UL stores this “amorphous blob” of data (as Anschuetz adeptly puts it) in a mixture of cloud-based data lakes, including Amazon‘s S3 and Microsoft’s Azure BLOB store. Once the data relationships have been defined, the for-profit company (it was a non-profit organization until 2010) uses a mix of open source and proprietary programs and algorithms to determine whether a given product has satisfied safety and sustainability requirements in specific jurisdictions. Hadoop and TensorFlow are utilized for some of this processing, as are Oracle‘s Exadata machines, as this YouTube video can attest to.

While UL relies on the big data machines to do much of the heavy lifting these days, in the end, the workflow always comes back to human workers.

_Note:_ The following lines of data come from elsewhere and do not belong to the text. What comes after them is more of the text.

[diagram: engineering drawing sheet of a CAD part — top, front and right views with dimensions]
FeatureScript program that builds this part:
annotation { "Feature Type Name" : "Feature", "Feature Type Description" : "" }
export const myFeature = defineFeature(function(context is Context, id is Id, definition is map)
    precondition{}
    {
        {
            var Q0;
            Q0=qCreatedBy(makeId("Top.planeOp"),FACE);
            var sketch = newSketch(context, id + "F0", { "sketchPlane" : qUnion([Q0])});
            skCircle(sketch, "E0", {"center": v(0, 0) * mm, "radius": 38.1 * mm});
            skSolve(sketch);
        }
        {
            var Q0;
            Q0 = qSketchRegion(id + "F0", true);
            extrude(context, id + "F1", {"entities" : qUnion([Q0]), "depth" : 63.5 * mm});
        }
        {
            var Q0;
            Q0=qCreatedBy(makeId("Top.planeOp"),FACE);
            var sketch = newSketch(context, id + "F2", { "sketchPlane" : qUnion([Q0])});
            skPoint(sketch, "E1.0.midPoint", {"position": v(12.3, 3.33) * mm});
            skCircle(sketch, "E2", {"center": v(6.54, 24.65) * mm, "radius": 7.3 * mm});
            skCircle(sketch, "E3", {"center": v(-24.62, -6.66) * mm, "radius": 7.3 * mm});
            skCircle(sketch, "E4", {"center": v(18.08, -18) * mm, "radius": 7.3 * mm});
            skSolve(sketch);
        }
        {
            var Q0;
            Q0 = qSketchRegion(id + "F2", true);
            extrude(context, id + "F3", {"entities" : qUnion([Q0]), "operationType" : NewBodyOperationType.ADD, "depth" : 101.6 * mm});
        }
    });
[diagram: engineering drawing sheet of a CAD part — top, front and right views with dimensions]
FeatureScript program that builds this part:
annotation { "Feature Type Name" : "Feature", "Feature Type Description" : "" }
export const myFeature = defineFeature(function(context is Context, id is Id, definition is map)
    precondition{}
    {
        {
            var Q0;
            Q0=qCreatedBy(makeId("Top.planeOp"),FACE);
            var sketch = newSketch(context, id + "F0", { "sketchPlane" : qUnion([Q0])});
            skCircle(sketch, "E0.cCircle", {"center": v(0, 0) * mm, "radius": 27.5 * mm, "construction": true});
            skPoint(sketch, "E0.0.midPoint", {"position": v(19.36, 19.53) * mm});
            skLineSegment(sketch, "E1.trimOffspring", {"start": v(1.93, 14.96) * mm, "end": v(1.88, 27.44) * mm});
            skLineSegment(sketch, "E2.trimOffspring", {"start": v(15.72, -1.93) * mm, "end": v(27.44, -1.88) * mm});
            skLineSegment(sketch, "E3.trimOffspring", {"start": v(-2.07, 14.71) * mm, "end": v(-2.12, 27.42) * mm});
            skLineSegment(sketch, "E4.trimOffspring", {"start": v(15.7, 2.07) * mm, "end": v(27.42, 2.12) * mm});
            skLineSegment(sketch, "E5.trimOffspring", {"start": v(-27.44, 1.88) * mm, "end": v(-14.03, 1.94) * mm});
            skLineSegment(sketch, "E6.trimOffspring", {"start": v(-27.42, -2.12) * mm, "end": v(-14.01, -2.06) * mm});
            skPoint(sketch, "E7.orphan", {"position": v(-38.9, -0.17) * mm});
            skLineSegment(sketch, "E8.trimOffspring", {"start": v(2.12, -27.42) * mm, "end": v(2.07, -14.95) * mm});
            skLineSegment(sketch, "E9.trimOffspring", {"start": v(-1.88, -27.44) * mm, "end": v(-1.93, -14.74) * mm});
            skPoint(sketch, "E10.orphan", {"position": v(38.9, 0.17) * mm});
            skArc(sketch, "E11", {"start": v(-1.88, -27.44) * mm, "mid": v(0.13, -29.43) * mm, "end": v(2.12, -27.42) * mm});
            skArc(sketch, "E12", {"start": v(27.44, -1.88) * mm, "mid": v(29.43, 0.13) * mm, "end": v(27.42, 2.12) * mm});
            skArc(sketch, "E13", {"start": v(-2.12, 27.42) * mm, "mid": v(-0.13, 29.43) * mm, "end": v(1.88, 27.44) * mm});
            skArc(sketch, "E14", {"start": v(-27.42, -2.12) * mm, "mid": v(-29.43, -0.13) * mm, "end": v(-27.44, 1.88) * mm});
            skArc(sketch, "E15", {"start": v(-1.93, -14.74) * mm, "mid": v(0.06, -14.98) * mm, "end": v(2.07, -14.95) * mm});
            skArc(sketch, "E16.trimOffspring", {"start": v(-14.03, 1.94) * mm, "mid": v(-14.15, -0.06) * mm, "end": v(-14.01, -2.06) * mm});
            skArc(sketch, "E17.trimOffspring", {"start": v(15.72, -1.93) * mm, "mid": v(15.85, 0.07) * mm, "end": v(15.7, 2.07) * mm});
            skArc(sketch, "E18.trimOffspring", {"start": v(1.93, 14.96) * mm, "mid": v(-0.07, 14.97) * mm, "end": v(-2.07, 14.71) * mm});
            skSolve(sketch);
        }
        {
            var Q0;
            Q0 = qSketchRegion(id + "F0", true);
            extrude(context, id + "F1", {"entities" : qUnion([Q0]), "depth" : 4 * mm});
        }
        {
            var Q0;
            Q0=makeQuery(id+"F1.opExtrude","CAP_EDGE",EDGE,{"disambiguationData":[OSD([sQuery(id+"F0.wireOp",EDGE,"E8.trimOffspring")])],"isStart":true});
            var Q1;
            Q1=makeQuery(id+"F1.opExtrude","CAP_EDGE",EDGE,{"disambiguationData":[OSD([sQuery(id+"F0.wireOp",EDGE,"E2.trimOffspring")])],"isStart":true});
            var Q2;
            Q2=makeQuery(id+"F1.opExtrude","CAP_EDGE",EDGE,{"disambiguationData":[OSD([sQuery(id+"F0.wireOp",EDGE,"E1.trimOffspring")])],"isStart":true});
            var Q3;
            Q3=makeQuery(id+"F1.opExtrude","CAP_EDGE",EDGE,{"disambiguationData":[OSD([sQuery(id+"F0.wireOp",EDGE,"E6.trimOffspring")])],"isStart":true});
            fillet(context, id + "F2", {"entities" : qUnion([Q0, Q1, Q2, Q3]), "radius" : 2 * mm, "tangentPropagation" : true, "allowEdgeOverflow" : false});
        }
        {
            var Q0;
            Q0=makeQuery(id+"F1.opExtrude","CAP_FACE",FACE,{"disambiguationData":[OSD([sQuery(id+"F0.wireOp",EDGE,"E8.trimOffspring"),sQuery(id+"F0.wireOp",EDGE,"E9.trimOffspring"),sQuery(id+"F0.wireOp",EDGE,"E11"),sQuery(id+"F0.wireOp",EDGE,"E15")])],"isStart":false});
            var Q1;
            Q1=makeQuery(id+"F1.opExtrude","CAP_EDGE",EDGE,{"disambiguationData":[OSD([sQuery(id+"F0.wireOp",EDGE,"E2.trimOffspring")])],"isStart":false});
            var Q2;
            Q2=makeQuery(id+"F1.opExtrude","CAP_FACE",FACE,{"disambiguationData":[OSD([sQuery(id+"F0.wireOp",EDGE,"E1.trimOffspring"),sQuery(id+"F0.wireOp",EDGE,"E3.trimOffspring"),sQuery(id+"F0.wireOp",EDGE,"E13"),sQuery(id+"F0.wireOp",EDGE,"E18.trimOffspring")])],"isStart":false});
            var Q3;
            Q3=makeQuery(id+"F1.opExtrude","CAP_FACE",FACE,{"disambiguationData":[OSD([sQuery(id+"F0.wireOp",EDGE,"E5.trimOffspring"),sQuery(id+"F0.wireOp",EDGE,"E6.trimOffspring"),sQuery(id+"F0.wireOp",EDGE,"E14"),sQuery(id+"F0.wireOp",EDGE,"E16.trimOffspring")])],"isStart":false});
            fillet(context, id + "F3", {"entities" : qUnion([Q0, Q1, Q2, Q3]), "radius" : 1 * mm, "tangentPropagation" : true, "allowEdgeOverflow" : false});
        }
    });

“We’re letting the machines collect the information and then we sift through it, run it through colander of sorts, so the experts can … get an insight and apply their judgement for the insights,” Anschuetz says. “They might even help the machine learn by saying, yes that it correct, or no it’s not and here’s why. But it comes down to people. This is a people business.”

Summoning AI Tests

UL conducts fire tests in its lab

Recently UL has started expanding the types of products that it tests in response to the proliferation of digital services on mobile phones and the Internet.

“We employ ethical white-hat hackers to make sure that mobile payments are conducted, say on a phone, in the most secure fashion,” Anschuetz says. “Our definition of safety has changed. You can’t really live in a safe world if can’t livein a financially secure one, right?”

The company has even started looking into testing AI products. Lots of people consider AI a threat to humanity, including Elon Musk, the Tesla founder who once compared efforts to build AI to “summoning the demon.” While UL’s AI-testing efforts are still nascent, you can credit Musk himself with bringing UL to this particular table.

“Elon Musk often talks about AI. He has concern about AI,” Anschuetz says. “In one of his discussions online and on Twitter…he called on UL to bring together academia, government, and industry, and convene the minds and the bodies together to say ‘How do make sure we use artificial intelligence in a way that does more good than harm.’ We heard the call and there’s a number of things that we’re investigating right now.”

While Anschuetz didn’t share any specifics about the ways that UL will work to ensure the safety of consumers in an AI world, he did indicate that such a challenge was firmly in the realm of what a modern and digitized UL can do for humanity.

“There are so many powerful and incredibly awesome advances that are happening every day, and yet there is a need for companies like ours to make sure that when these things come in, that somebody is looking at it and saying, how do we also make sure that they don’t go astray and do harm,” Anschuetz says. “That’s our purpose. We’re very passionate about that. We want AI. We want all these technological advances to come and benefit society, and we also want to avoid any of the pitfalls that we have seen in societies throughout the history of mankind when we just weren’t as thoughtful, as a country or a community, as we should have been. That’s our job to ferret it out — to make sure that you’re safe, your kids are safe, and that we’re all safe and living in a sustainable world.”